FWIW, the failing test cases seem to be flakes - i.e. they are timed out builds, not actual test failures?

So what are the guarantees, if there are any, about the evaluation order of the inner function verses the slice indexing operation? I want to make sure invalid indexing isn't possible in the kind of code on line 10 in the main.go file in the repo linked to above.

From my reading of the spec, I'd argue that the code is potentially incorrect, but I'm having trouble parsing your question above into what I consider a potential failure scenario.

For the line

b.data[b.grow()] = bt

the spec explicitly makes no guarantees about the evaluation order of b.data, b.grow, b.grow() and bt, as it only orders function/method/communication calls among each other. These are roughly the evaluations that happen:

1. n := b.grow()

2. s := b.data

3. s[n] = bt

However, this would also be valid (from my reading of the spec):

1. s := b.data

2. n := b.grow()

3. s[n] = bt

In that case, s might have a stale copy of the slice, from before the append. To fix that, you should split that into two lines:

func (b *Buf) WriteByte(bt byte) {

    n := b.grow()

    b.data[n] = bt

}

Hope that helps.

[Dmitriy Cherchenko]

The second possibility you described is exactly what I’m worried about. But I have several places where I’m doing something like b.data[b.grow()] = bt and wouldn’t want to break that up into two lines everywhere. I was wondering if you could find anything else in the spec to guarantee that the index (b.grow()) is evaluated first, before the slice is identified.

[Ian Lance Taylor]

On Tue, Jan 30, 2018 at 10:20 AM, Dmitriy Cherchenko
<dcher...@gmail.com> wrote:
>
> The second possibility you described is exactly what I’m worried about. But I have several places where I’m doing something like b.data[b.grow()] = bt and wouldn’t want to break that up into two lines everywhere. I was wondering if you could find anything else in the spec to guarantee that the index (b.grow()) is evaluated first, before the slice is identified.

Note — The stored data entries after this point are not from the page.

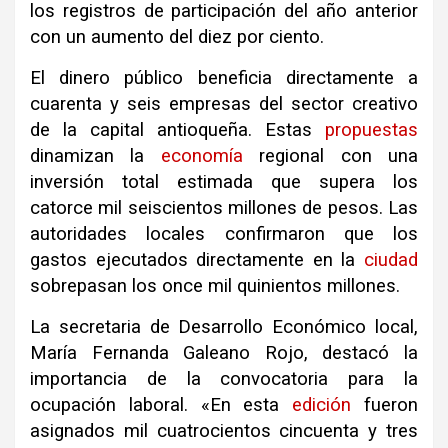
los registros de participación del año anterior
con un aumento del diez por ciento.
El dinero público beneficia directamente a
cuarenta y seis empresas del sector creativo
de la capital antioqueña. Estas
propuestas
dinamizan la
economía
regional con una
inversión total estimada que supera los
catorce mil seiscientos millones de pesos. Las
autoridades locales confirmaron que los
gastos ejecutados directamente en la
ciudad
sobrepasan los once mil quinientos millones.
La secretaria de Desarrollo Económico local,
María Fernanda Galeano Rojo, destacó la
importancia de la convocatoria para la
ocupación laboral. «En esta
edición
fueron
asignados mil cuatrocientos cincuenta y tres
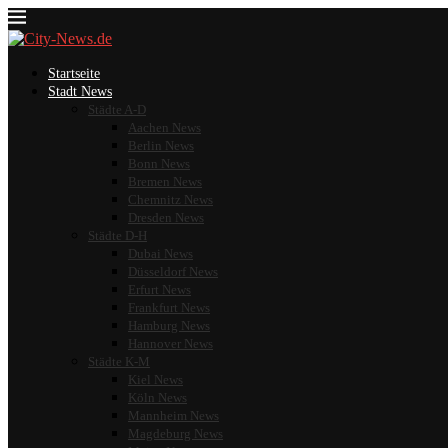
Startseite
Stadt News
Städte A-D
Aachen News
Berlin News
Bonn News
Bremen News
Chemnitz News
Dresden News
Städte D-H
Dubai News
Düsseldorf News
Erfurt News
Frankfurt News
Hamburg News
Hannover News
Städte K-M
Kiel News
Köln News
Mannheim News
Magdeburg News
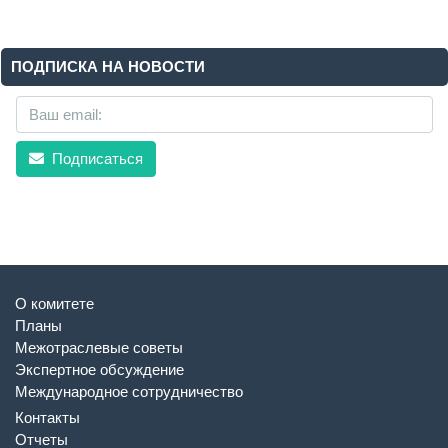
ПОДПИСКА НА НОВОСТИ
Подписаться
О комитете
Планы
Межотраслевые советы
Экспертное обсуждение
Международное сотрудничество
Контакты
Отчеты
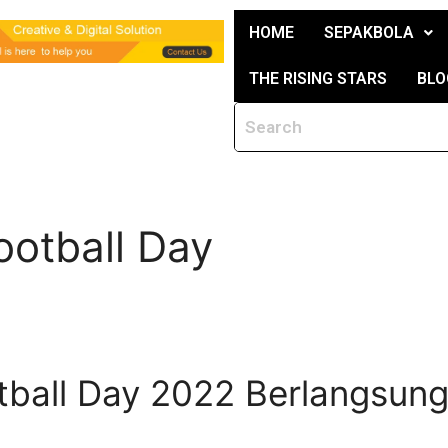
HOME
SEPAKBOLA
THE RISING STARS
BLO
ootball Day
ball Day 2022 Berlangsung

That is an interesting example. See the current discussion on
https://golang.org/issue/23188.

Ian

[Axel Wagner]

On Tue, Jan 30, 2018 at 7:20 PM, Dmitriy Cherchenko <dcher...@gmail.com> wrote:

The second possibility you described is exactly what I’m worried about. But I have several places where I’m doing something like b.data[b.grow()] = bt and wouldn’t want to break that up into two lines everywhere. I was wondering if you could find anything else in the spec to guarantee that the index (b.grow()) is evaluated first, before the slice is identified.

I don't think right now you can (though, TBH, I'm not great at rules-lawyering prose). I'm not saying you shouldn't be (i.e. I'm not saying that specifying this wouldn't be a good thing to do), just that with the spec as it is, this is not specified and you have to decide whether to trust that implementations behave as expected (and leave it in one line) or want to be safe and split it up in two.

I think the code you posted is completely reasonable code and it is completely reasonable to expect it to behave as you intend - which is why I think the spec should somehow be amended to make it work that way (otherwise it would make it far too easy for a bug to sneak through code review). But until then, the spec is as it is.

You might want to add this example to the bug Ian linked (or one of the related ones linked from there).